TASK INSTRUCTIONS: Could you find every line in the entries below that holds the word "коллекции" and copy it?

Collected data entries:
↓↓↓
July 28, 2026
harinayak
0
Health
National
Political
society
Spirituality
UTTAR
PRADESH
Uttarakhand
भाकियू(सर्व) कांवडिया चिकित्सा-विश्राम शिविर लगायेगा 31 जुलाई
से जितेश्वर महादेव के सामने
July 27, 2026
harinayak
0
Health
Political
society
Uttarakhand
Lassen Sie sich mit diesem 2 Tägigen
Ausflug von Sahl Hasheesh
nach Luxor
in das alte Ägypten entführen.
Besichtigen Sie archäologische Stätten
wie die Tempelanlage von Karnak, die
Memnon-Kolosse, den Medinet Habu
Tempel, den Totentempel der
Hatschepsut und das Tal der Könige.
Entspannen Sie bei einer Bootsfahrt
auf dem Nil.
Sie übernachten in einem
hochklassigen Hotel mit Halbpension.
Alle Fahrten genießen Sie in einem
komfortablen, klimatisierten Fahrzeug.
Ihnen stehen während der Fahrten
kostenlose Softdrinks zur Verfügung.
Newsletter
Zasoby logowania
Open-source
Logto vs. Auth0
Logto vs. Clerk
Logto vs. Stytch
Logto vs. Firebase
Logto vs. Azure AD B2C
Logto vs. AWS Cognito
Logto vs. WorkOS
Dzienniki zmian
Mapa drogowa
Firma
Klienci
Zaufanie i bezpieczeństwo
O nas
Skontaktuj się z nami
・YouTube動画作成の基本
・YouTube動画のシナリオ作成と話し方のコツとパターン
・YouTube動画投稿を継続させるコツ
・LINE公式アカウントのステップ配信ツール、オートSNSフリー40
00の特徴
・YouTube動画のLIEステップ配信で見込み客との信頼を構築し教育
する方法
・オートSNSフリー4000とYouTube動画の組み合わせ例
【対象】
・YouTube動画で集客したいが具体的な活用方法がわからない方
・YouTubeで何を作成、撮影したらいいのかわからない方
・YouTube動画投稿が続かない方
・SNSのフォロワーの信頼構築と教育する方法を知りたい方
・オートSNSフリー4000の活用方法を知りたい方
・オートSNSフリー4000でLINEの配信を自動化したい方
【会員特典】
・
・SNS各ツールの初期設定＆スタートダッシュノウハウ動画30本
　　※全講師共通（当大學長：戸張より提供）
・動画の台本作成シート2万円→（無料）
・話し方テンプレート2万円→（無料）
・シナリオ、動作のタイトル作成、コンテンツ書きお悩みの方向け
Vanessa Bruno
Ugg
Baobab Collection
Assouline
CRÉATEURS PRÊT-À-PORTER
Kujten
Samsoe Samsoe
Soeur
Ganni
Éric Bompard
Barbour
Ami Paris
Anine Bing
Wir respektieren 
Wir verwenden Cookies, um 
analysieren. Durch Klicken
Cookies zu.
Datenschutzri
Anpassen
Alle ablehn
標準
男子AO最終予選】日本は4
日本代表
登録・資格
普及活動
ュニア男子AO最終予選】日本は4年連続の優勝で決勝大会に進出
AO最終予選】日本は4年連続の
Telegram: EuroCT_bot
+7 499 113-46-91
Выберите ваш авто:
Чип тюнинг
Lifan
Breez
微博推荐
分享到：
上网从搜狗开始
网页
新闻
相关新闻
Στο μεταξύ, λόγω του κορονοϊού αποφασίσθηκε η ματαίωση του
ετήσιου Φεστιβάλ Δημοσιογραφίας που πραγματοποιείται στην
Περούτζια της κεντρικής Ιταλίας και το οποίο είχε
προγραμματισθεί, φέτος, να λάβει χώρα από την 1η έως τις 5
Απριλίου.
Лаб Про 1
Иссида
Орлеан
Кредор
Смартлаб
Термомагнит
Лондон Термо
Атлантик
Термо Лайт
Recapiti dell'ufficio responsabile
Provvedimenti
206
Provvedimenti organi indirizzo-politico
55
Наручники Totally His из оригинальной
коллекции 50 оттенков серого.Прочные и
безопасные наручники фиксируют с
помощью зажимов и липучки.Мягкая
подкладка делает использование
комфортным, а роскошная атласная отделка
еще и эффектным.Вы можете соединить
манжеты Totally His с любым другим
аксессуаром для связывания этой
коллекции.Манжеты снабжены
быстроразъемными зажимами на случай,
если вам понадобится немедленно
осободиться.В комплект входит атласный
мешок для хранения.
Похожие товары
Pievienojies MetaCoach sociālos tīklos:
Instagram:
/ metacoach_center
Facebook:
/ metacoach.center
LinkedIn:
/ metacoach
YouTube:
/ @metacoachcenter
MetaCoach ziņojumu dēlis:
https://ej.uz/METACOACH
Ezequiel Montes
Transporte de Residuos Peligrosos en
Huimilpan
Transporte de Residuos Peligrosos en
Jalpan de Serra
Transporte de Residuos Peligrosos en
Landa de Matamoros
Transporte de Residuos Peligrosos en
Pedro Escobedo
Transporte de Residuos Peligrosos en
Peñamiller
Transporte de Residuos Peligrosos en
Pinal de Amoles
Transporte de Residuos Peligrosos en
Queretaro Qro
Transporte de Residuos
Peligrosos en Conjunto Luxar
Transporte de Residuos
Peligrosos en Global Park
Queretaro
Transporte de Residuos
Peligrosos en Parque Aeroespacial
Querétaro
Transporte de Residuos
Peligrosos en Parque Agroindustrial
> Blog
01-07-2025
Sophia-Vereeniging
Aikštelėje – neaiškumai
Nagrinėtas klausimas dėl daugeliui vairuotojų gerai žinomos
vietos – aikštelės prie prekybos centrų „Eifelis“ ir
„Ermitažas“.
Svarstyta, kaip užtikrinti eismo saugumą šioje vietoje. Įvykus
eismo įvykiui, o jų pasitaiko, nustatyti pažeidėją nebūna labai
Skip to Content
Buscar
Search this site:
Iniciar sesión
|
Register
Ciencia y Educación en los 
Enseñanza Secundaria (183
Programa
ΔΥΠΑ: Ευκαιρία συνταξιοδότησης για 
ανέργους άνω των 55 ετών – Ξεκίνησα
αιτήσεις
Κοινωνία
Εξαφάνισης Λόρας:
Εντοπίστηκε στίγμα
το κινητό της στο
↑↑↑
ANSWER SECTION:
коллекции 50 оттенков серого.Прочные и
коллекции.Манжеты снабжены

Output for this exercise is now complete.